╔══

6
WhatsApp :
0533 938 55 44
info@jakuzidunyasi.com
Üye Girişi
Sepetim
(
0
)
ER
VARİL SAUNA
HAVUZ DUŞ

╚══

▸ What needs to be done
Put every line of the entries above into a numbered list, one line per item, leaving out any blank lines.

▸ Answer space
1. 6
2. WhatsApp :
3. 0533 938 55 44
4. info@jakuzidunyasi.com
5. Üye Girişi
6. Sepetim
7. (
8. 0
9. )
10. ER
11. VARİL SAUNA
12. HAVUZ DUŞ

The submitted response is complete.